A ce propos, la formation des hommes a une place particulière dans les préoccupations du Conseil. Formation de techniciens sans doute, mais aussi d’authentiques chercheurs de la voie sénégalaise de l’audio-visuel : concepteurs de programmes, animateurs culturels, éducateurs spécialisés, sociologues de la communication, seuls susceptibles de développer l’offensive sur le front de l’éducation par l’audio-visuel. A ce sujet, la participation régulière de représentants d’un certain nombre d’instituts d’Université comme l’IFAN, le CESTI, le CLAD, ou encore de l’Institut des Arts et de la Délégation à la Recherche Scientifique, témoigne de la volonté d’agir en liaison directe et constante avec les chercheurs nationaux dans tous les domaines. En l’occurrence le Conseil National de l’Audio-Visuel du Sénégal a scrupuleusement appliqué les recommandations du Colloque organisé par l’Unesco en juillet 1972 à Dakar sur« les moyens audio-visuels et la tradition orale en Afrique » conseillant aux gouvernements africains « de constituer des équipes polyvalentes de chercheurs, de réalisateurs et de techniciens de l’audio-visuel ayant pour mission d’approfondir et de présenter sous forme d’émissions de radio et de télévision certains thèmes déterminés dans le cadre des priorités culturelles des Etats concernés, tels que les rites de passage et les différents types d’expression artistique existant dans les différentes sociétés africaines », et « de constituer dans chaque Etat un comité interdisciplinaire au sein duquel siègeraient des traditionalistes, des artistes, des chercheurs et des responsables de programme de radio et de télévision, afin d’assurer la collaboration fonctionnelle entre les instituts de recherche, les artistes créateurs et les organismes de radio et de télévision africains ».

D’ores et déjà, l’infrastructure technique permet à la télévision sénégalaise de couvrir une grandie partie du territoire national. Cette télévision touche la partie méridionale de la Mauritanie, y compris la capitale Nouakchott, et arrose la totalité de la Gambie anglophone et ouolophone. D’ores et déjà, un nombre important d’organismes (ministères, directions, sociétés d’économie mixte, facultés, écoles supérieures) possèdent des équipements qui permettent d’intéresser, au moyen des techniques audiovisuelles, des publics spécifiques, et le mouvement ne cesse de s’amplifier.
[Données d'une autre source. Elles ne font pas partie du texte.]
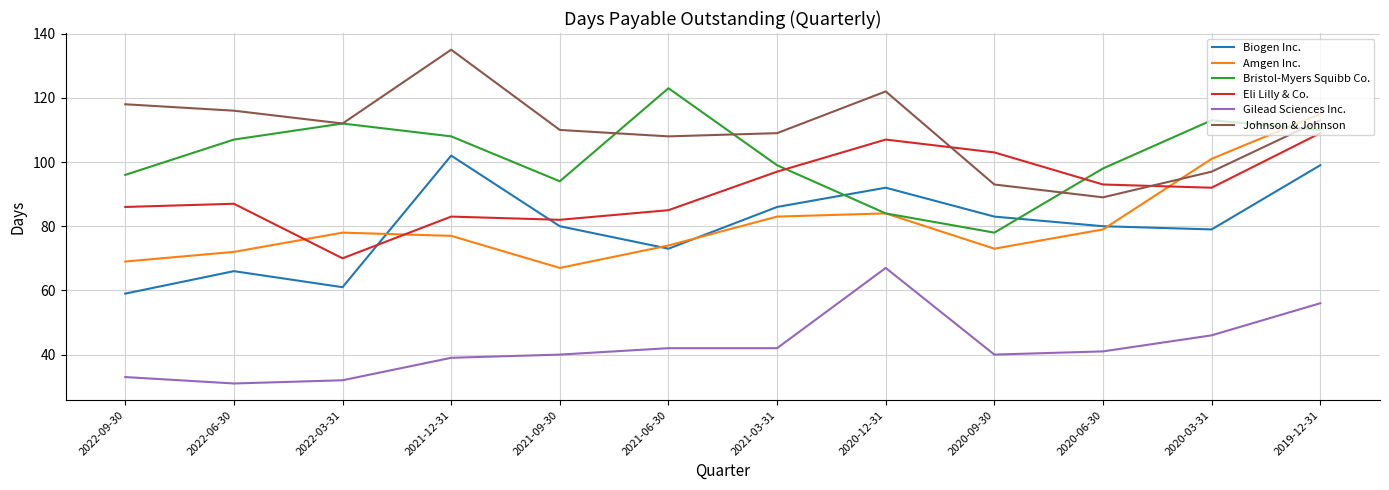

True or false: Amgen Inc. and Gilead Sciences Inc. cross at least once.

False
C’est assez dire qu’il s’agit désormais d’un problème national exigeant de l’Etat une vision prospective d’ensemble que seul un instrument tel que le Conseil de l’Audio-Visuel semble en mesure de maîtriser, et qu’à ce titre, les solutions proposées visent à la cohérence et à l’efficacité en rapport avec les possibilités financières du pays. Des expériences comme celle de la Radio Educative Rurale, ou de la radio scolaire qui, par l’intermédiaire du Centre de Linguistique Appliquée de Dakar, a pour mission l’apprentissage du français et de l’anglais dans l’enseignement primaire, ouvrent la voie. D’autres viendront.
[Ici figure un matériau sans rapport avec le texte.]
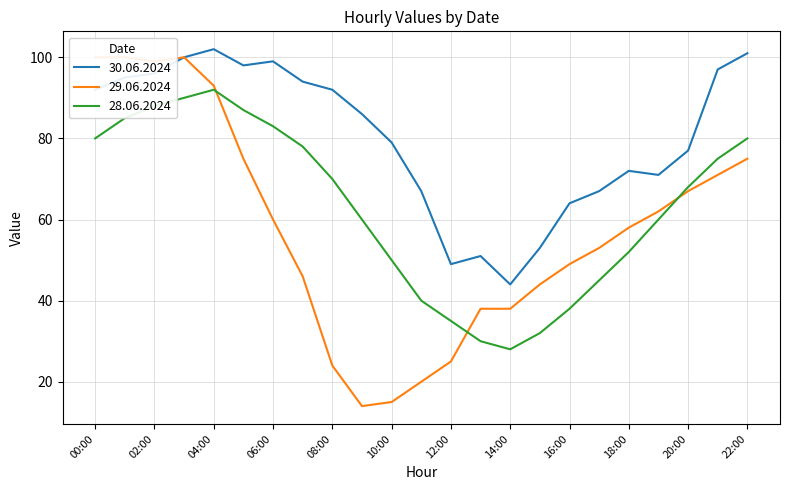

How many interior local valleys does the 29.06.2024 series have?

2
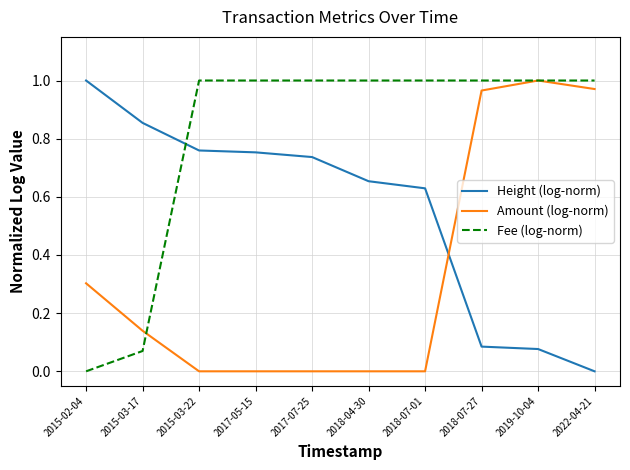

Which category has the highest value in the Amount (log-norm) series?

2019-10-04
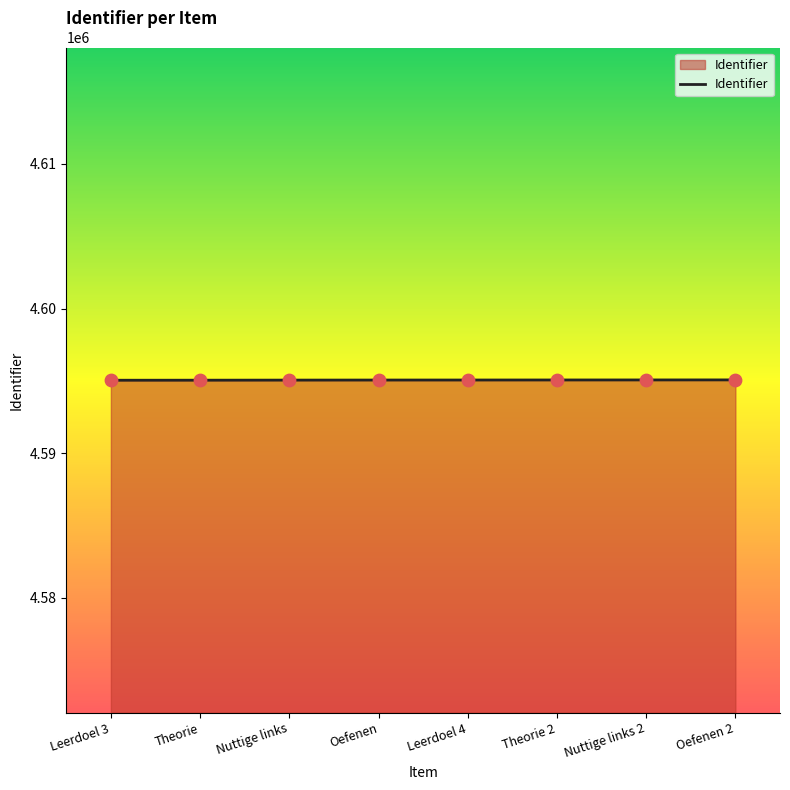

What is the change in value from Leerdoel 4 to Nuttige links 2?

+5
L’entreprise suppose donc aujourd’hui la systématisation d’une recherche à tous les niveaux. C’est à cette condition qu’on peut espérer voir surgir une nouvelle génération de créateurs qui produiront d’autres œuvres, inspirées du génie de leur civilisation et utilisant, pourquoi pas, la technique du son et de l’image.

On peut ainsi dire qu’en 3 ans, le Conseil National a effectué une tâche considérable d’élucidation.

L’effort d’imagination et d’activité créatrice dont l’audio-visuel commence par là à bénéficier au Sénégal semble autoriser l’optimisme pour l’avenir de l’entreprise.

Car l’audio-visuel, dieu à deux faces, peut évidemment être porteur du pire comme du meilleur, ou, pour être plus précis, devenir, selon l’usage, outil privilégié du développement ou au contraire instrument d’aliénation.

En se dotant d’un instrument technique comme le Conseil National de l’Audio-Visuel, le Sénégal a d’abord voulu affirmer la prise de conscience, rendue plus nécessaire encore depuis l’extension en juillet dernier de la Télévision au monde rural, de cette ambiguité, et sa volonté de ne pas entrer « dans l’avenir à reculons ».